Your example of sunni and shia don’t make sense in the context of America where there are hundreds of Arab-specific or Muslim-specific advocacy groups with storytellers. Of course they have serious infighting between them, as does even the most unified people like Israel today with the Haredi. But when it comes to establishing a powerbase in America, they unify and unify their stories. You see the same when it comes to anti-Israelism in the Middle East: Hamas is Sunni, funded by the Shia stronghold. Even the Jewish people were once and still are different tribes, the Cohen tribe or the Ashkenazi/Sephardic division. Asians in America have Asian organizations like AAAJ with revenue in millions and they have a truly fictitious category, combining Hawaiians, Pacific Islanders, and Arabs.

So it’s just a mistake to confuse ethnicity with race here. Europeans have always defined themselves as a single people against the other peoples of the world, and this does not exclude predilection to unique identifiers. What it comes down to is the consequence you want. Do you think it is the optimal strategy to cling to a British identity and exclude your cousins, when the other peoples of the world are binding together all of their cousins to position themselves better in the longrun? Alliances are as old as time.

Do you think it is the optimal strategy to cling to a British identity and exclude your cousins, when the other peoples of the world are binding together all of their cousins to position themselves better in the longrun?

- [Short problem 1] Repeat the passage of the comment on ethnic identity between "So it’s just" and "old as time.", inclusive.
The text and the records are unrelated to each other.

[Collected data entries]
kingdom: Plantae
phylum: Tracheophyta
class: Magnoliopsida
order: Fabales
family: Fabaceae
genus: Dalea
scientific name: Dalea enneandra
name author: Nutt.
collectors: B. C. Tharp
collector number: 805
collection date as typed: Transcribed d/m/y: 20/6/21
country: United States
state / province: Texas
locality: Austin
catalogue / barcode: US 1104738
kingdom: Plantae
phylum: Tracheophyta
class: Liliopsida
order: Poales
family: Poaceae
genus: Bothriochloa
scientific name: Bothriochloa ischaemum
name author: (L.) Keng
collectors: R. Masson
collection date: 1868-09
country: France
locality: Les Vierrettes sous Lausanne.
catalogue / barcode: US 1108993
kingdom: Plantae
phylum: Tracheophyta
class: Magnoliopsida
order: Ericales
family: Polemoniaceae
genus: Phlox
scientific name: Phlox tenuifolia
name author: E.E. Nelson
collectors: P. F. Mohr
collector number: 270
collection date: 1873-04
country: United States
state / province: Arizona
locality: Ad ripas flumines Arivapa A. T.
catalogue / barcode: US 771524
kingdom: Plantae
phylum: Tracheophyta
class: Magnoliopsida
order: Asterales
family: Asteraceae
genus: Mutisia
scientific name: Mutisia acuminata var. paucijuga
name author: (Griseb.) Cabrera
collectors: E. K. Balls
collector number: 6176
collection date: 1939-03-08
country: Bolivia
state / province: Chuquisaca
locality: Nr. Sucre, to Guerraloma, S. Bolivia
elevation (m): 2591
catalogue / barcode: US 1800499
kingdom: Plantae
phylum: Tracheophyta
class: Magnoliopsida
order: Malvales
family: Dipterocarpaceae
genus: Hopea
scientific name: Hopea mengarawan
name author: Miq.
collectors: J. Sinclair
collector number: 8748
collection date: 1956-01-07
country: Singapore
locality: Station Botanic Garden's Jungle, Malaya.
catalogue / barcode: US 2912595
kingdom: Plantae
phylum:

- [Short problem 2] Reproduce the records from their first line through the line holding "genus: Mutisia", inclusive.

- [Answer 1]
So it’s just a mistake to confuse ethnicity with race here. Europeans have always defined themselves as a single people against the other peoples of the world, and this does not exclude predilection to unique identifiers. What it comes down to is the consequence you want. Do you think it is the optimal strategy to cling to a British identity and exclude your cousins, when the other peoples of the world are binding together all of their cousins to position themselves better in the longrun? Alliances are as old as time.

- [Answer 2]
kingdom: Plantae
phylum: Tracheophyta
class: Magnoliopsida
order: Fabales
family: Fabaceae
genus: Dalea
scientific name: Dalea enneandra
name author: Nutt.
collectors: B. C. Tharp
collector number: 805
collection date as typed: Transcribed d/m/y: 20/6/21
country: United States
state / province: Texas
locality: Austin
catalogue / barcode: US 1104738
kingdom: Plantae
phylum: Tracheophyta
class: Liliopsida
order: Poales
family: Poaceae
genus: Bothriochloa
scientific name: Bothriochloa ischaemum
name author: (L.) Keng
collectors: R. Masson
collection date: 1868-09
country: France
locality: Les Vierrettes sous Lausanne.
catalogue / barcode: US 1108993
kingdom: Plantae
phylum: Tracheophyta
class: Magnoliopsida
order: Ericales
family: Polemoniaceae
genus: Phlox
scientific name: Phlox tenuifolia
name author: E.E. Nelson
collectors: P. F. Mohr
collector number: 270
collection date: 1873-04
country: United States
state / province: Arizona
locality: Ad ripas flumines Arivapa A. T.
catalogue / barcode: US 771524
kingdom: Plantae
phylum: Tracheophyta
class: Magnoliopsida
order: Asterales
family: Asteraceae
genus: Mutisia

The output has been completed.